### TO-DO ITEM
Your job with the data below: print everything from the line that holds "part: (382, 1017) -> (157, 715), moved" down to the line that holds "part: (1499, 1886) -> (1290, 1537), size x0.6", ends included, exactly, and nothing else.

### DATA IN THIS EXERCISE
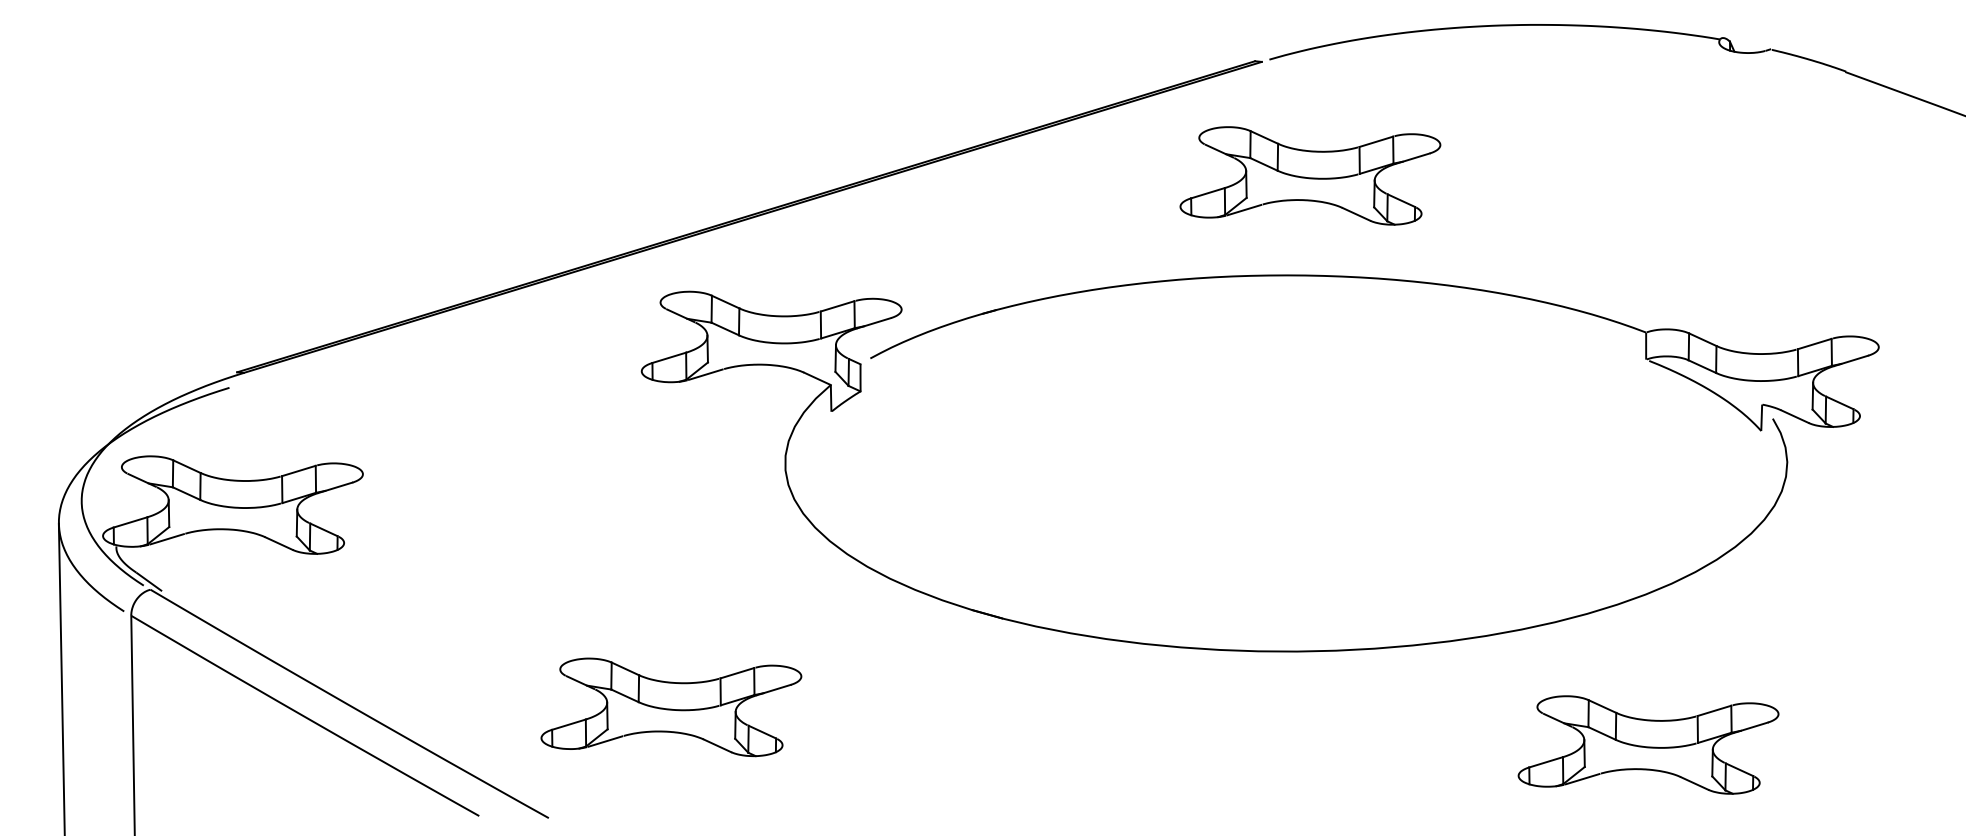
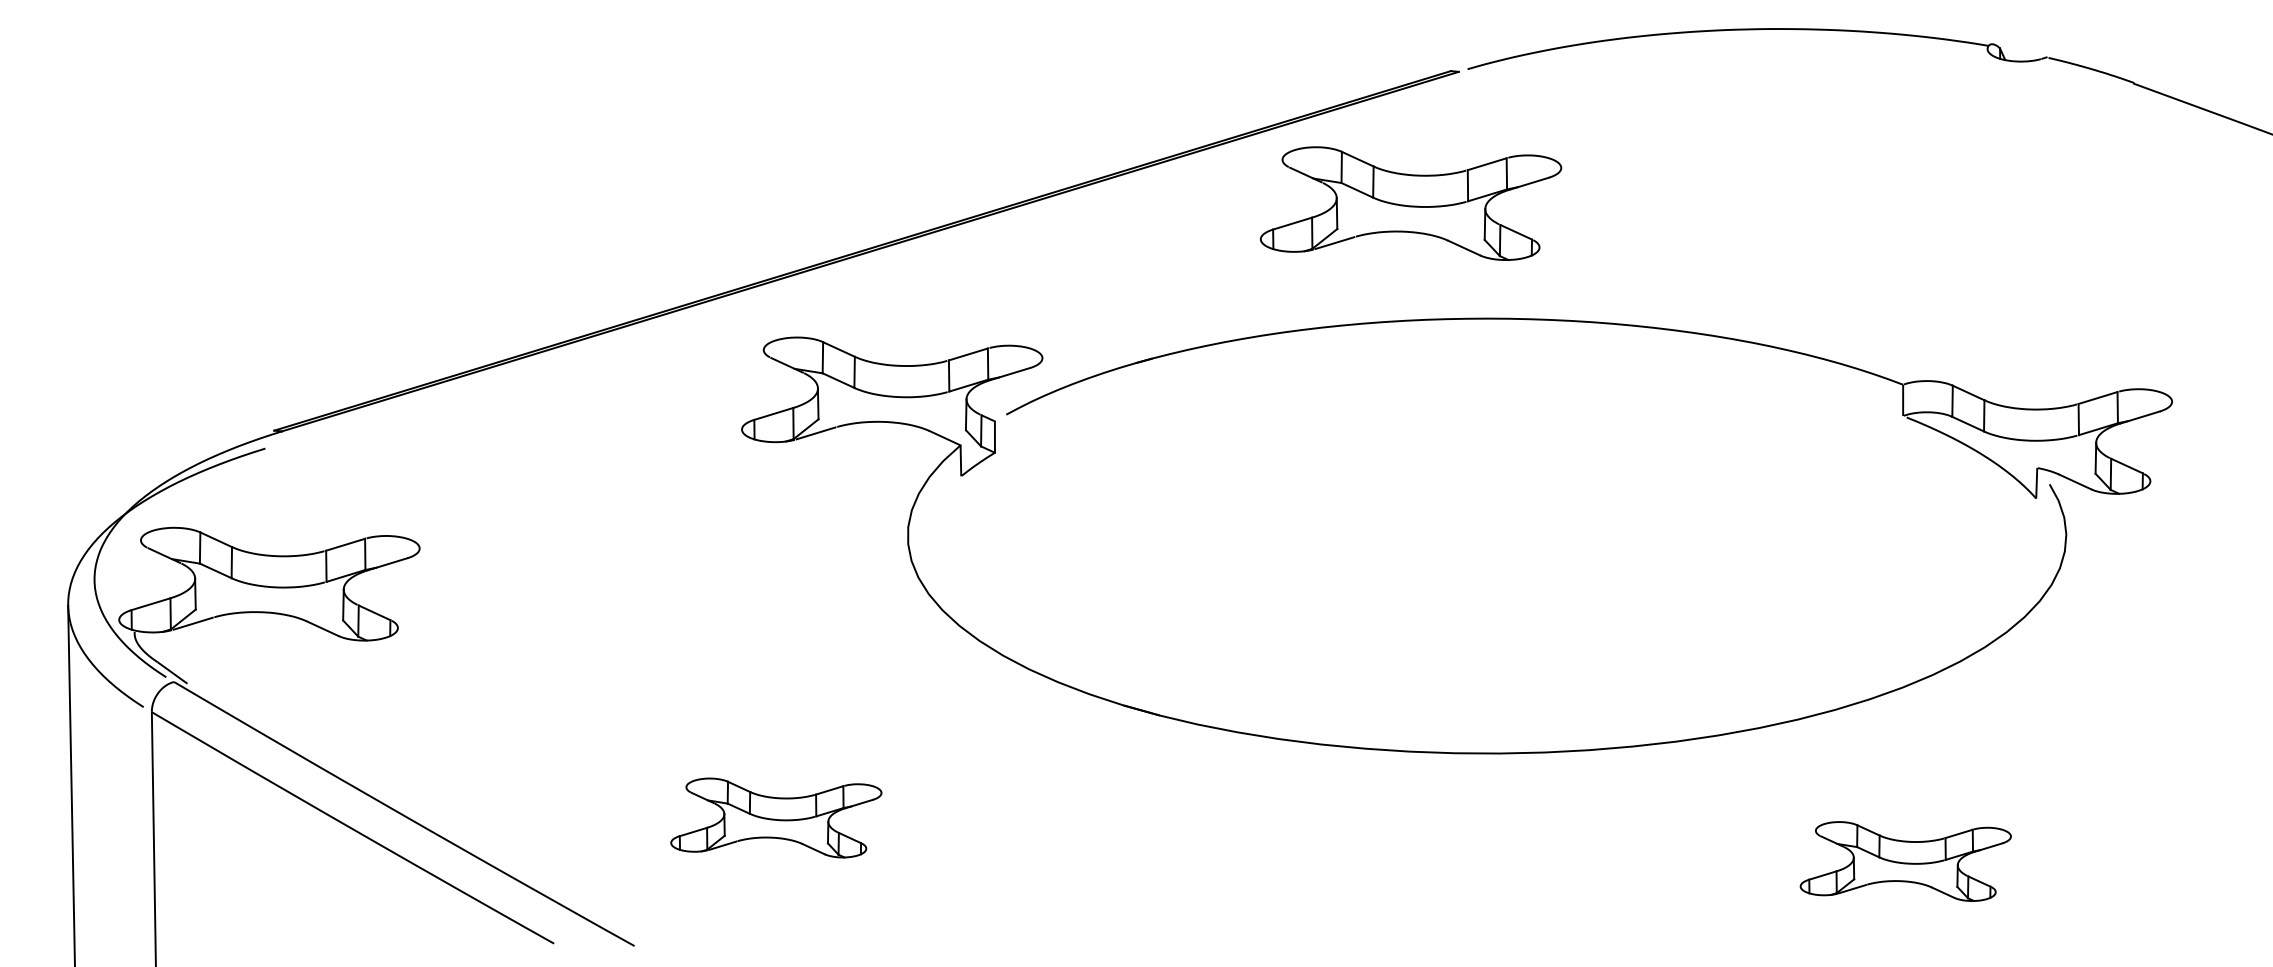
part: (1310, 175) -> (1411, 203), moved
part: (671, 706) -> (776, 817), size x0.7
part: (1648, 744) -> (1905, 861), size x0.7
---
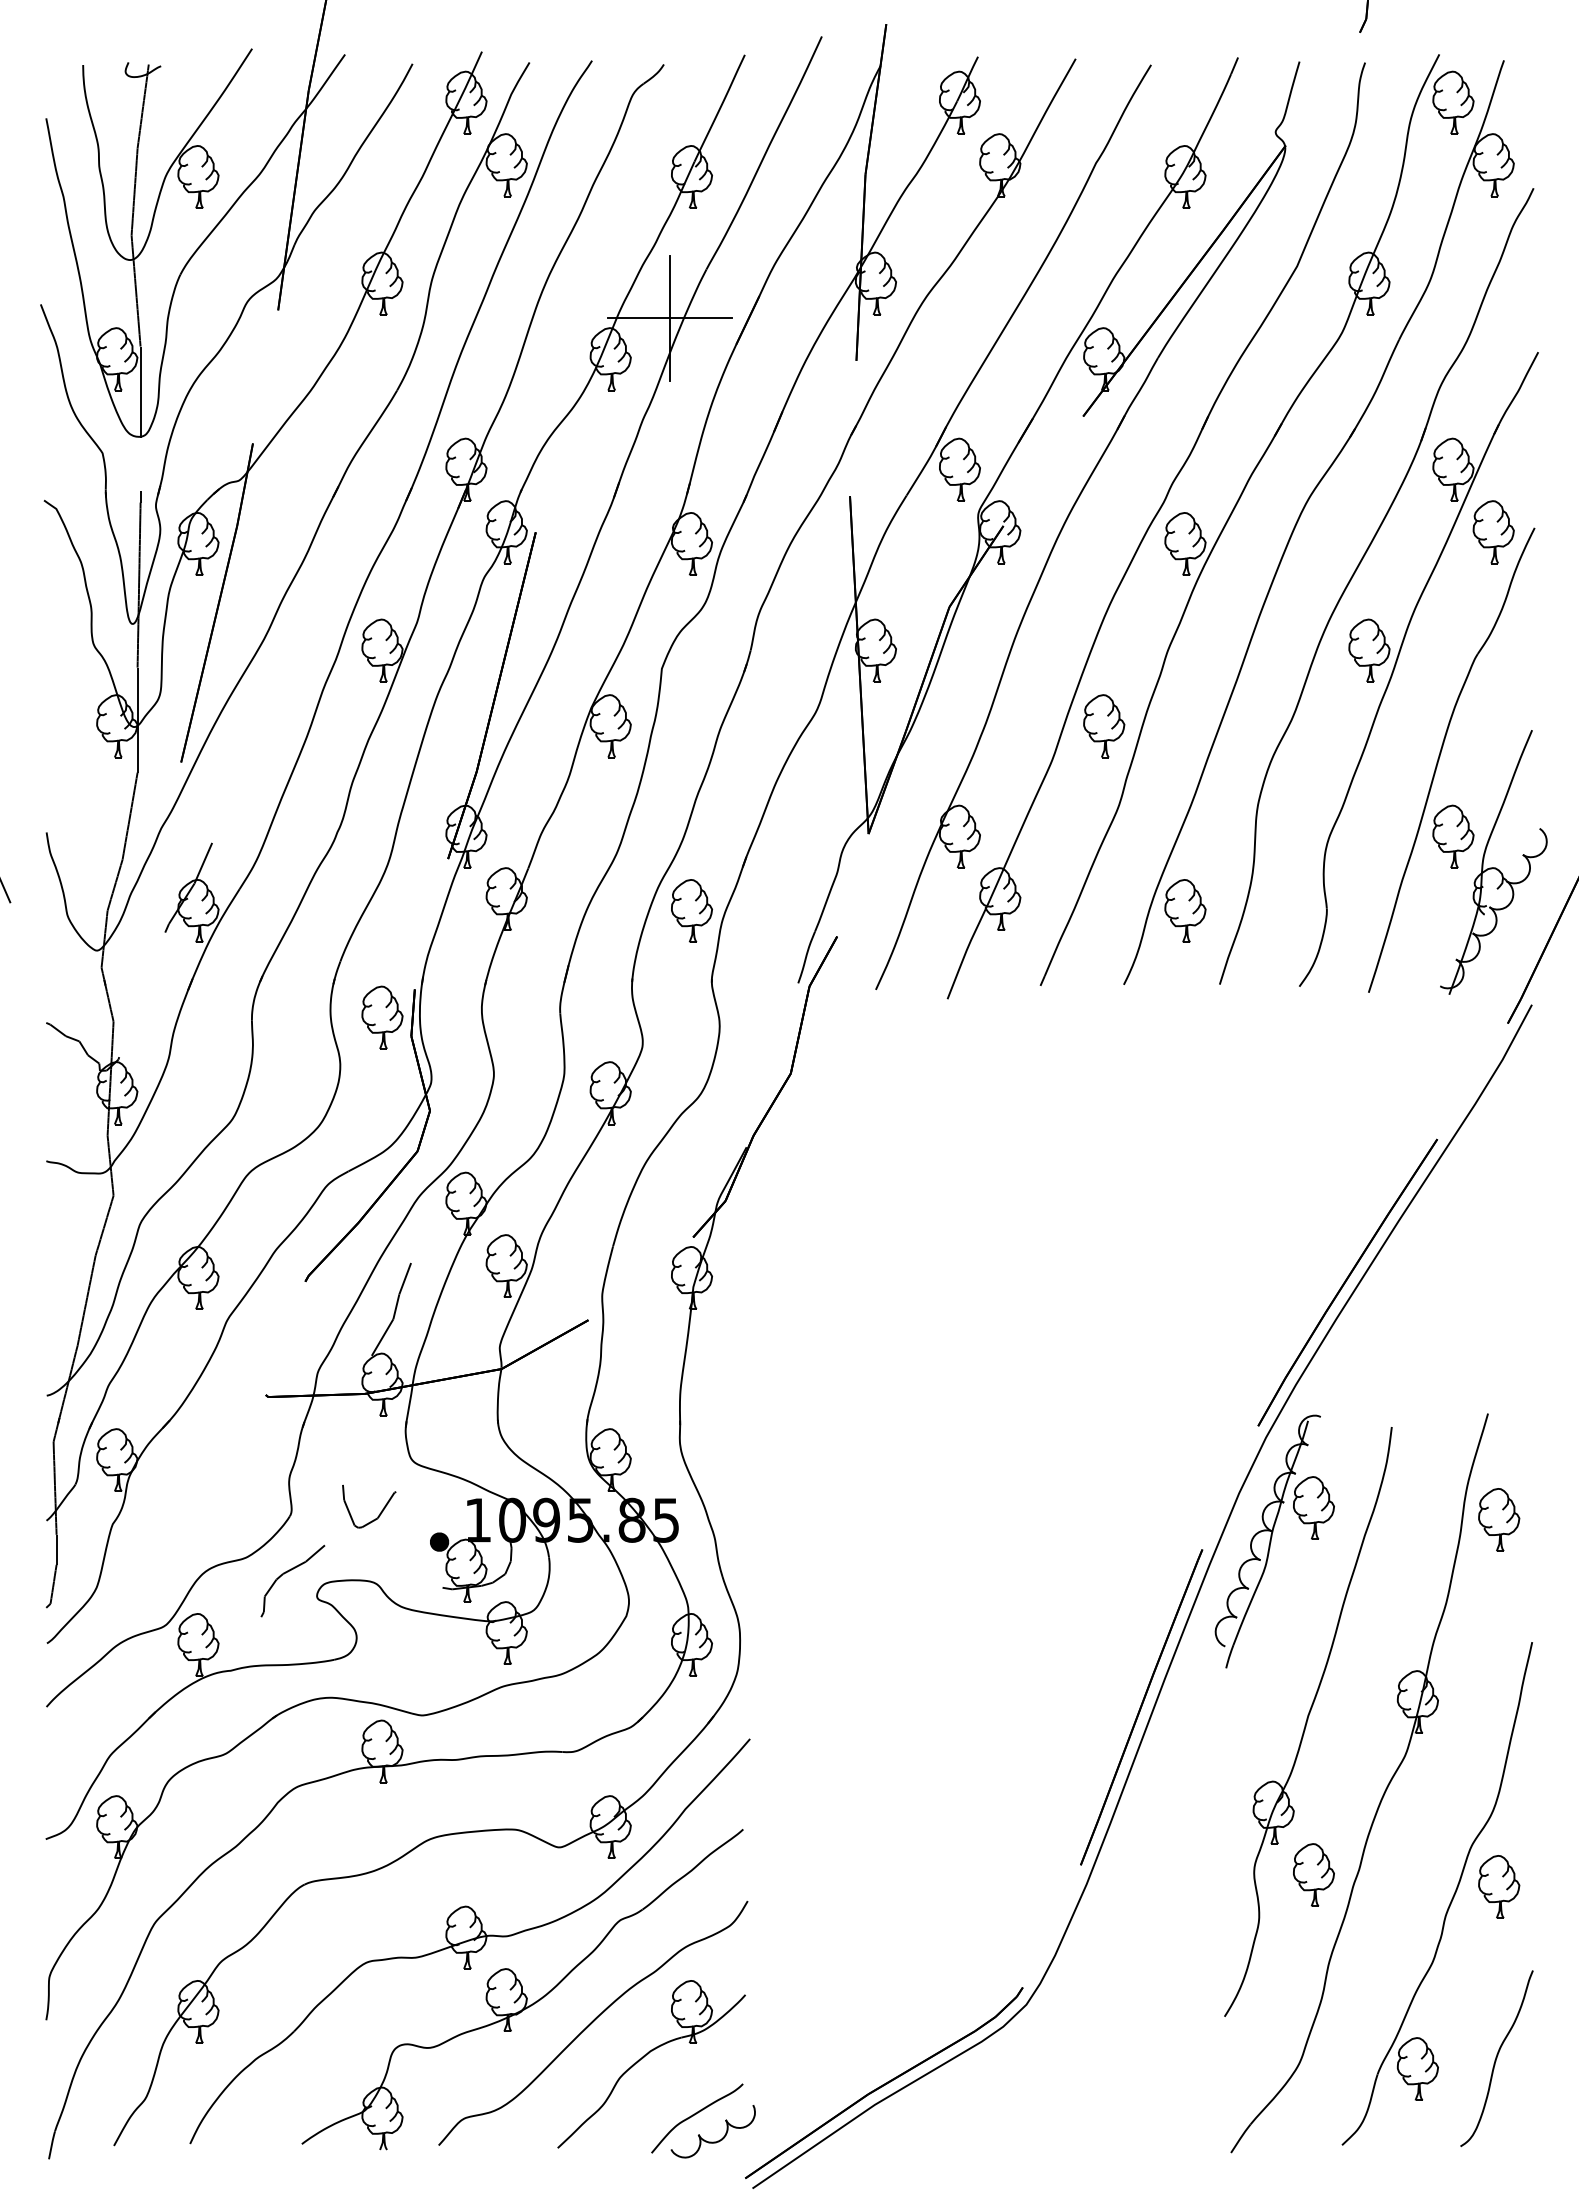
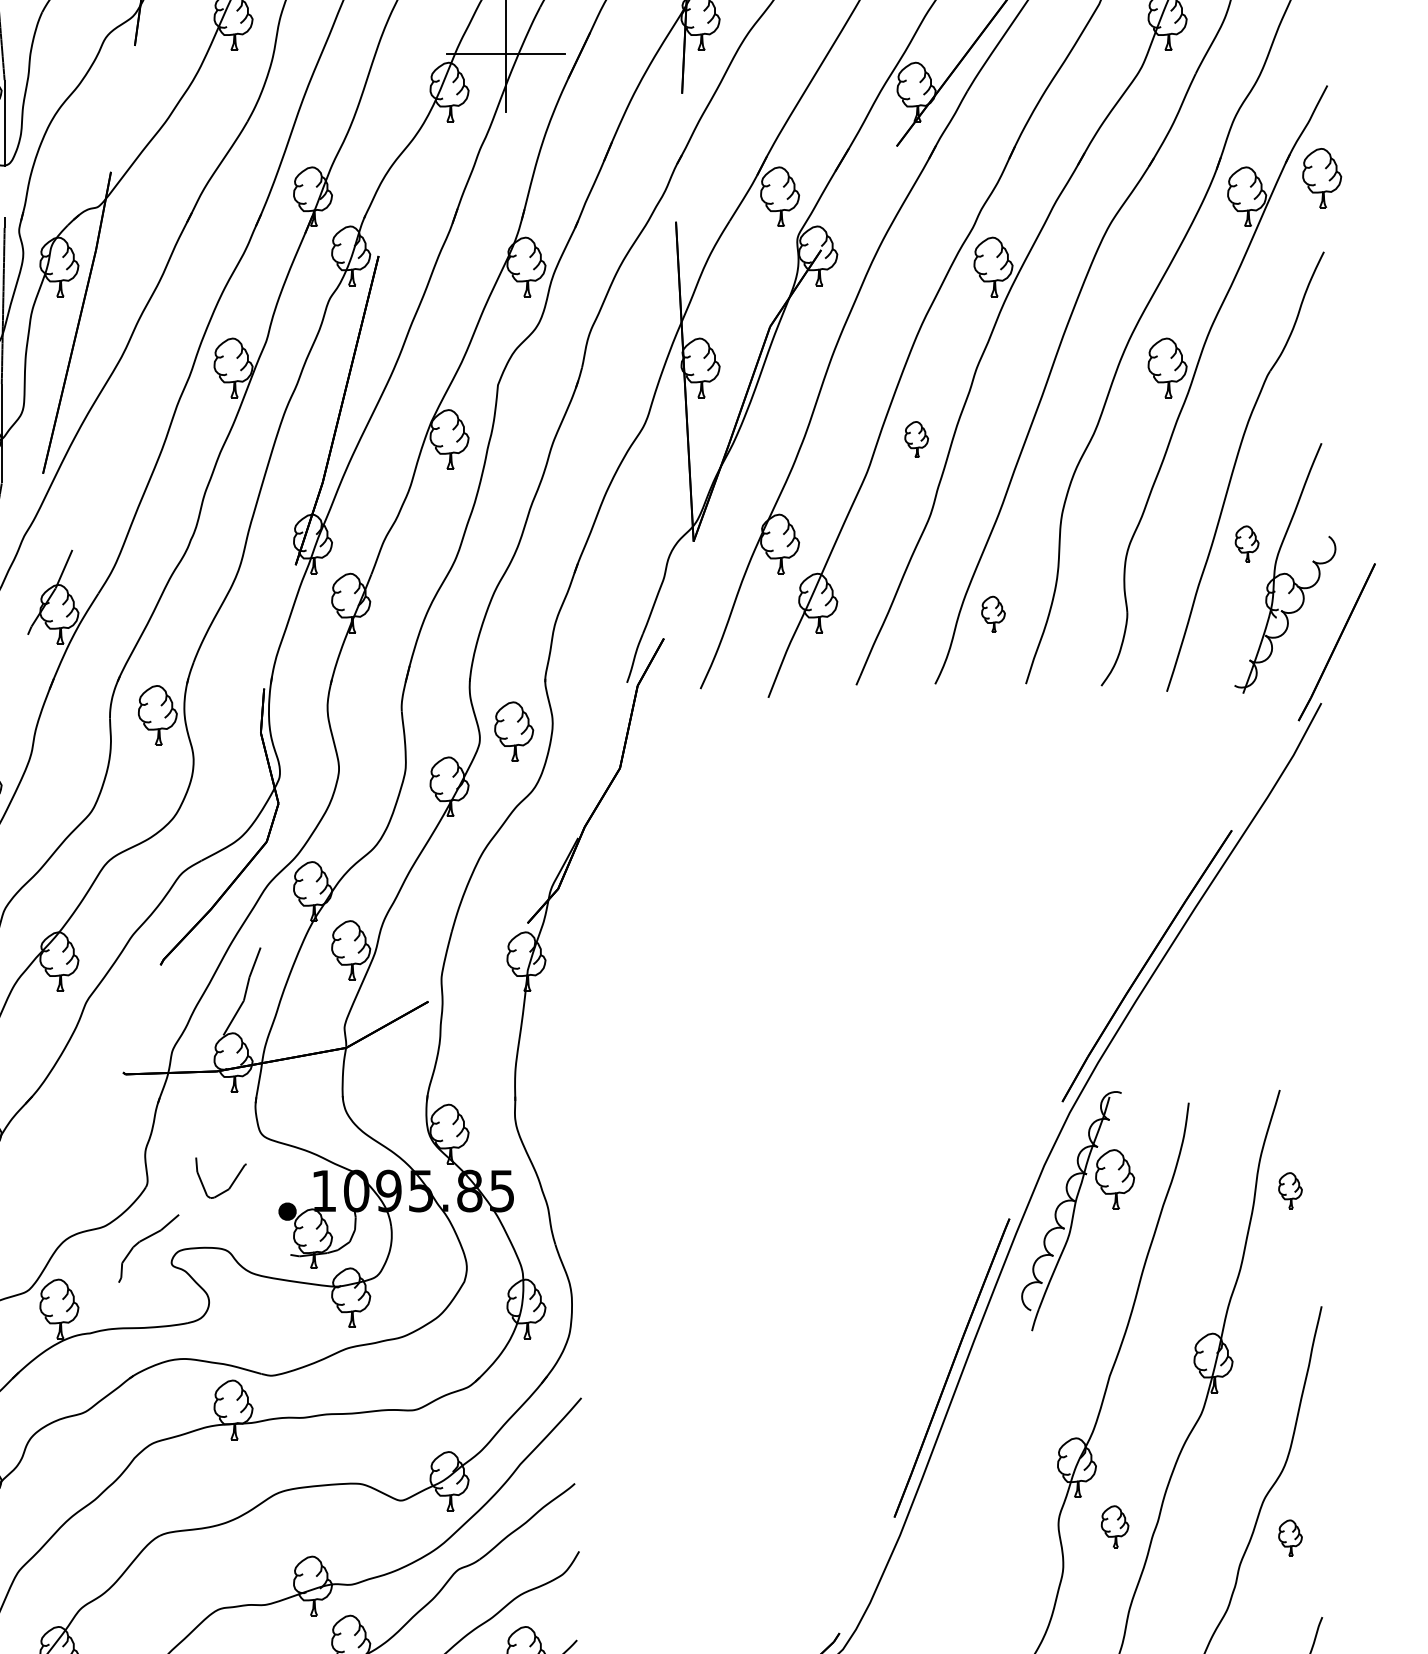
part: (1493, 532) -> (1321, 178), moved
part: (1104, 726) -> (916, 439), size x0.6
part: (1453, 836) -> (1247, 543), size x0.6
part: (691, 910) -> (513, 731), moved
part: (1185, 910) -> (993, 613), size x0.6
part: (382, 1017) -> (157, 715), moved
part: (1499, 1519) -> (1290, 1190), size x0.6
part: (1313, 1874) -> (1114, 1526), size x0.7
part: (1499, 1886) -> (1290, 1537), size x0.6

### OUTPUT OF THE EXERCISE
part: (382, 1017) -> (157, 715), moved
part: (1499, 1519) -> (1290, 1190), size x0.6
part: (1313, 1874) -> (1114, 1526), size x0.7
part: (1499, 1886) -> (1290, 1537), size x0.6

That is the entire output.